## Page-level text extractions
################

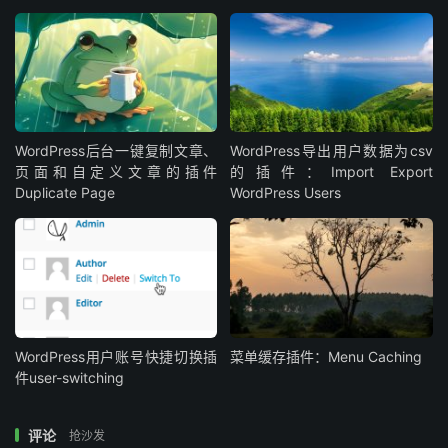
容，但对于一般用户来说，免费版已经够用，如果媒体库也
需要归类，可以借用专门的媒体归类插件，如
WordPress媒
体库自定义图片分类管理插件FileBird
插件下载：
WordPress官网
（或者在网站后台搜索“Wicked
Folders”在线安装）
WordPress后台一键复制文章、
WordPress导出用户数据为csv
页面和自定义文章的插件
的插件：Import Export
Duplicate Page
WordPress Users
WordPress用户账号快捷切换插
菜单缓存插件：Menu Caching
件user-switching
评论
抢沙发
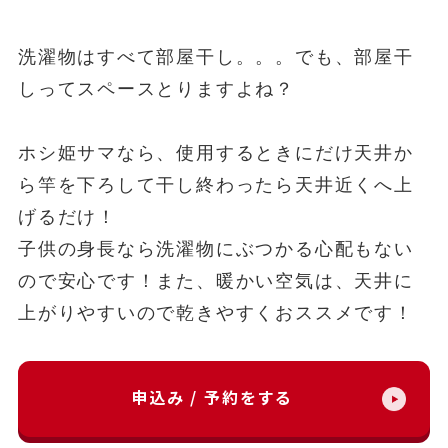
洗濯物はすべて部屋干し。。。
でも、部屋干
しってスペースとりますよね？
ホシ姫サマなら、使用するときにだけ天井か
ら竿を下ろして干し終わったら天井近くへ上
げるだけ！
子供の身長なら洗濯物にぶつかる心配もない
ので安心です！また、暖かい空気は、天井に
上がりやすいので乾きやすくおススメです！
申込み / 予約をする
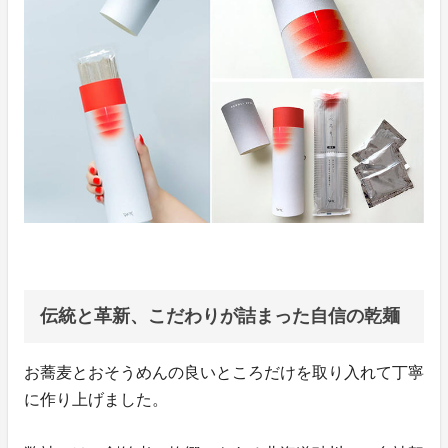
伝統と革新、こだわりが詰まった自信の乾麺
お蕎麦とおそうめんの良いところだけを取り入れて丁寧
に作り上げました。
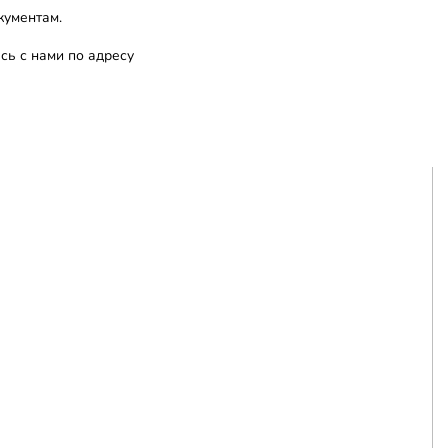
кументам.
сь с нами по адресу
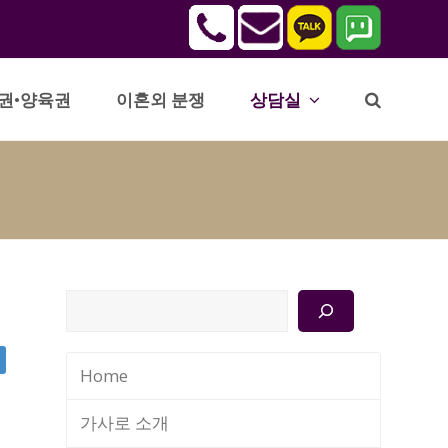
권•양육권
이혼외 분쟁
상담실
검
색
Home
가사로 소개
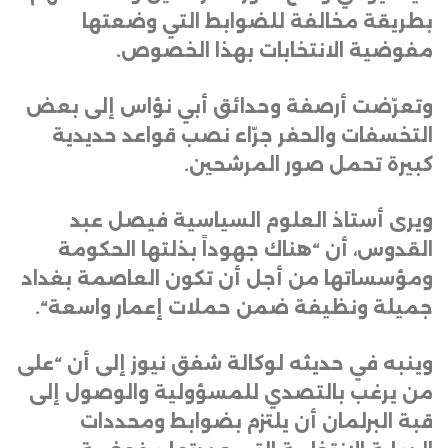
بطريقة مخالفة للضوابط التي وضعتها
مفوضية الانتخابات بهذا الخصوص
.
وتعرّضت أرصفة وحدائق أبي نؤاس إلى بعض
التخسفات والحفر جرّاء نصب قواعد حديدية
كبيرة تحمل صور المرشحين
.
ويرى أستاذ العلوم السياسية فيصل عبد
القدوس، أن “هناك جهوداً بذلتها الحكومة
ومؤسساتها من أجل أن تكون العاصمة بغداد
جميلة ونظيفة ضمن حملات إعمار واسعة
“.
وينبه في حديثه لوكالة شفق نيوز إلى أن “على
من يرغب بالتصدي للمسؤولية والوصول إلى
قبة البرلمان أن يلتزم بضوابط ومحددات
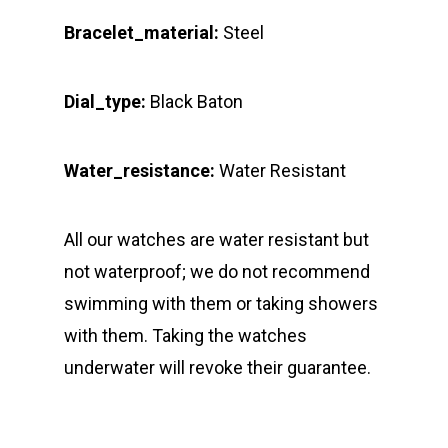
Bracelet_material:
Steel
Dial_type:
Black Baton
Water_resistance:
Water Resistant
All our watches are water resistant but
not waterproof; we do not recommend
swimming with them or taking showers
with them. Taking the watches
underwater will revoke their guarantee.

################

## Work instructions
Your copy should repeat each entry above exactly but contain no pictures.

## Result
容，但对于一般用户来说，免费版已经够用，如果媒体库也
需要归类，可以借用专门的媒体归类插件，如
WordPress媒
体库自定义图片分类管理插件FileBird
插件下载：
WordPress官网
（或者在网站后台搜索“Wicked
Folders”在线安装）
WordPress后台一键复制文章、
WordPress导出用户数据为csv
页面和自定义文章的插件
的插件：Import Export
Duplicate Page
WordPress Users
WordPress用户账号快捷切换插
菜单缓存插件：Menu Caching
件user-switching
评论
抢沙发
洗濯物はすべて部屋干し。。。
でも、部屋干
しってスペースとりますよね？
ホシ姫サマなら、使用するときにだけ天井か
ら竿を下ろして干し終わったら天井近くへ上
げるだけ！
子供の身長なら洗濯物にぶつかる心配もない
ので安心です！また、暖かい空気は、天井に
上がりやすいので乾きやすくおススメです！
申込み / 予約をする
伝統と革新、こだわりが詰まった自信の乾麺
お蕎麦とおそうめんの良いところだけを取り入れて丁寧
に作り上げました。
кументам.
сь с нами по адресу
권•양육권
이혼외 분쟁
상담실
검
색
Home
가사로 소개
بطريقة مخالفة للضوابط التي وضعتها
مفوضية الانتخابات بهذا الخصوص
.
وتعرّضت أرصفة وحدائق أبي نؤاس إلى بعض
التخسفات والحفر جرّاء نصب قواعد حديدية
كبيرة تحمل صور المرشحين
.
ويرى أستاذ العلوم السياسية فيصل عبد
القدوس، أن “هناك جهوداً بذلتها الحكومة
ومؤسساتها من أجل أن تكون العاصمة بغداد
جميلة ونظيفة ضمن حملات إعمار واسعة
“.
وينبه في حديثه لوكالة شفق نيوز إلى أن “على
من يرغب بالتصدي للمسؤولية والوصول إلى
قبة البرلمان أن يلتزم بضوابط ومحددات
Bracelet_material:
Steel
Dial_type:
Black Baton
Water_resistance:
Water Resistant
All our watches are water resistant but
not waterproof; we do not recommend
swimming with them or taking showers
with them. Taking the watches
underwater will revoke their guarantee.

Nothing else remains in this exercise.